- **Activity**: Below, find the line containing "(603, 310) = (513, 242): bottle" and the line containing "(554, 270) = (596, 504): none -> beige pillow"; reproduce exactly those two and every line between them, omitting pictures.
==== Source material
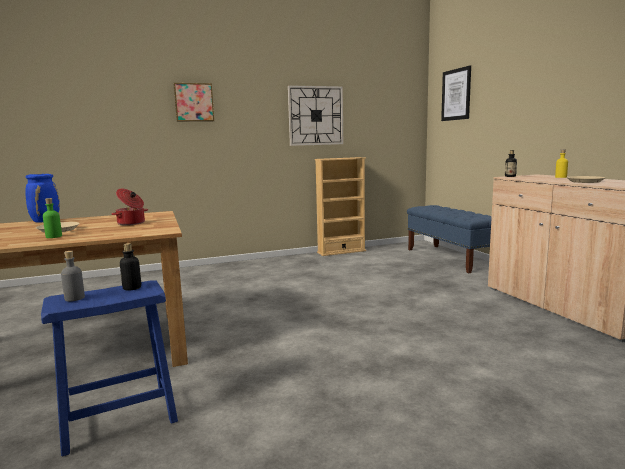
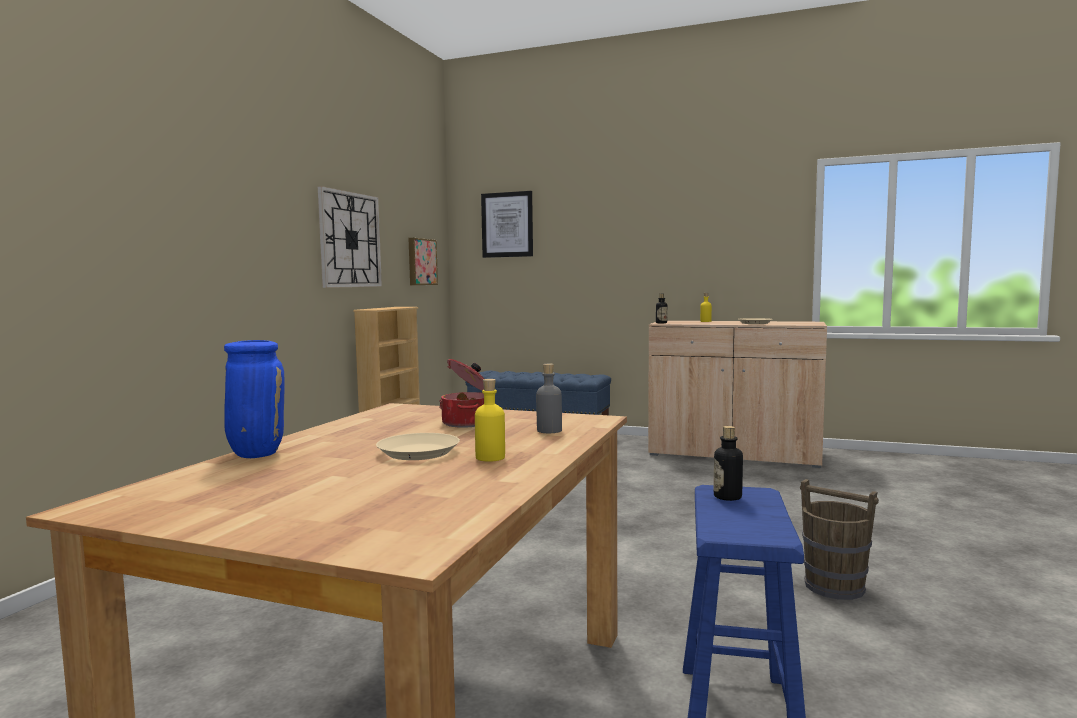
camera: 50 degrees left, 5 degrees down
(54, 236) = (490, 457): green bottle -> yellow bottle
(74, 298) = (739, 525): grey bottle -> grey bottle (549, 430)
(194, 102) = (189, 198): picture -> picture (421, 262)
(341, 407) = (835, 587): none -> brown bucket

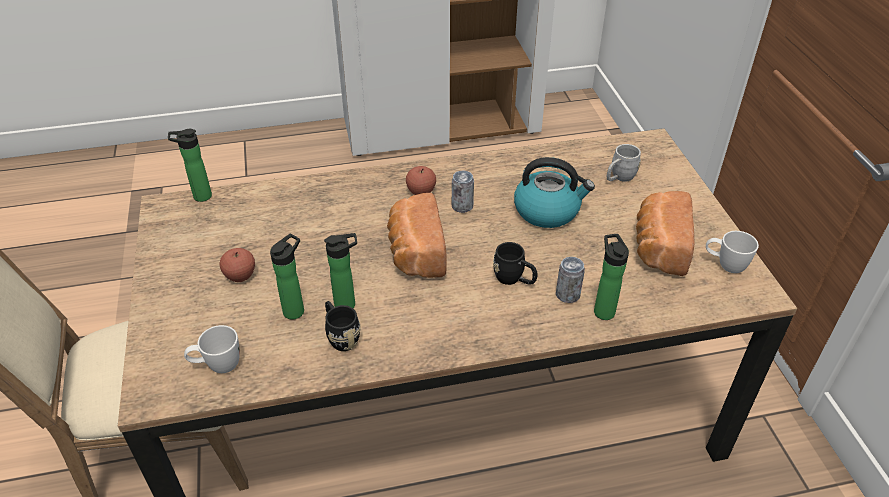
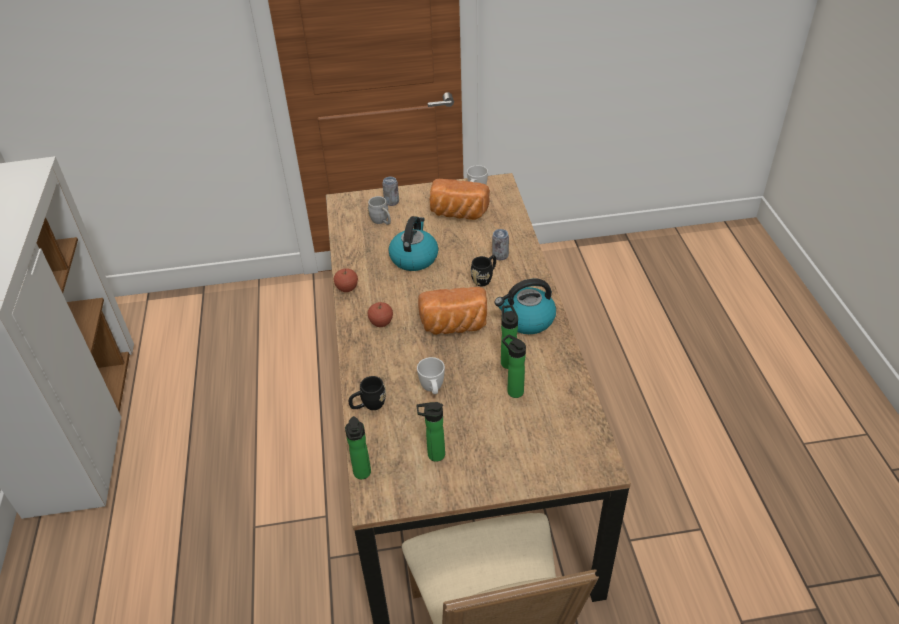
camera: 85 degrees left, 0 degrees up
(217, 366) = (571, 431): white mug -> white mug (433, 390)
(240, 276) = (475, 429): apple -> apple (347, 288)
(340, 336) = (539, 364): black mug -> black mug (368, 405)
(428, 324) = (527, 320): none -> kettle
(462, 206) = (403, 300): can -> can (391, 202)
(603, 310) = (513, 242): bottle -> bottle (433, 455)

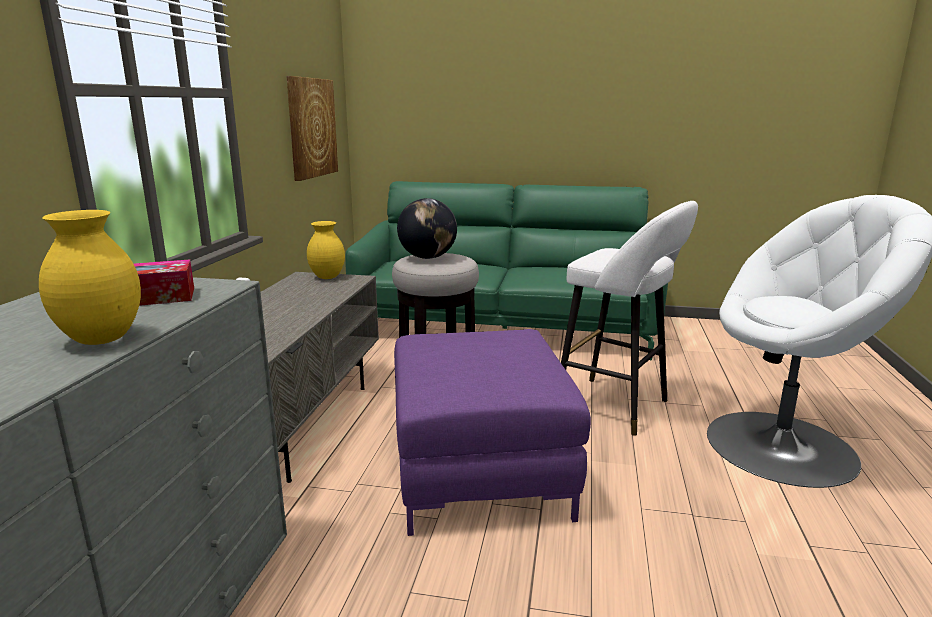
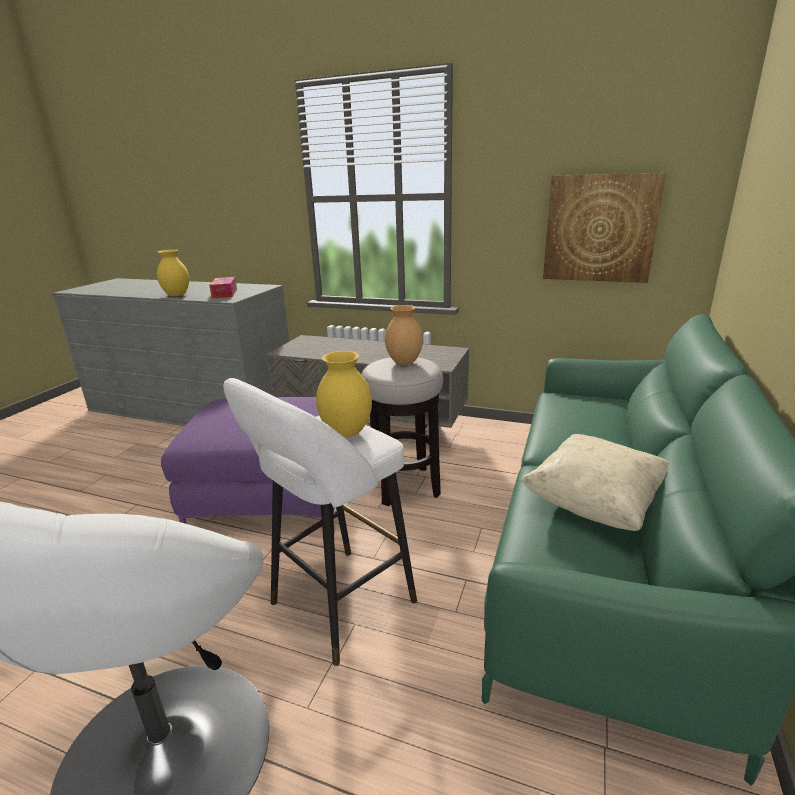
camera: 100 degrees right, 5 degrees up
(327, 277) = (447, 357): yellow vase -> yellow vase (347, 432)
(427, 257) = (405, 362): globe -> brown vase
(554, 270) = (596, 504): none -> beige pillow

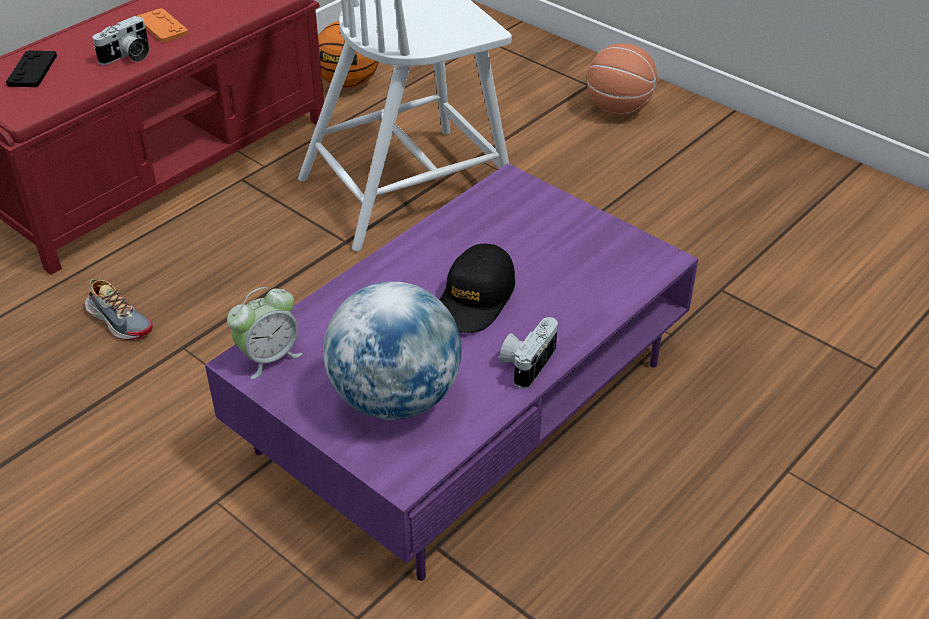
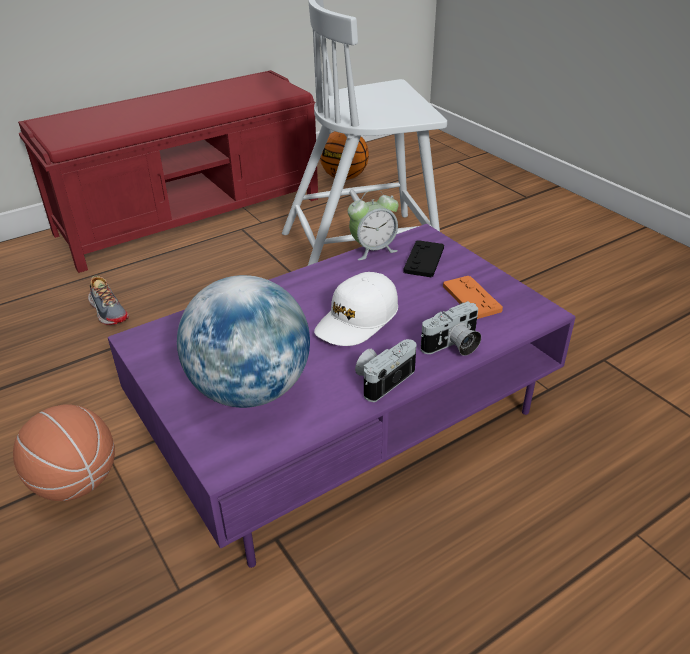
camera: 15 degrees right, 5 degrees down
(32, 70) = (88, 119): black game controller -> black game controller (424, 260)
(128, 56) = (158, 117): camera -> camera (453, 346)
(162, 27) = (193, 103): orange game controller -> orange game controller (471, 298)
(269, 357) = (161, 339): alarm clock -> alarm clock (373, 250)
(475, 299) = (357, 320): black cap -> white cap
(618, 108) = (546, 215): basketball -> basketball (76, 482)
========
- **Response**:
(603, 310) = (513, 242): bottle -> bottle (433, 455)

camera: 100 degrees right, 5 degrees up
(327, 277) = (447, 357): yellow vase -> yellow vase (347, 432)
(427, 257) = (405, 362): globe -> brown vase
(554, 270) = (596, 504): none -> beige pillow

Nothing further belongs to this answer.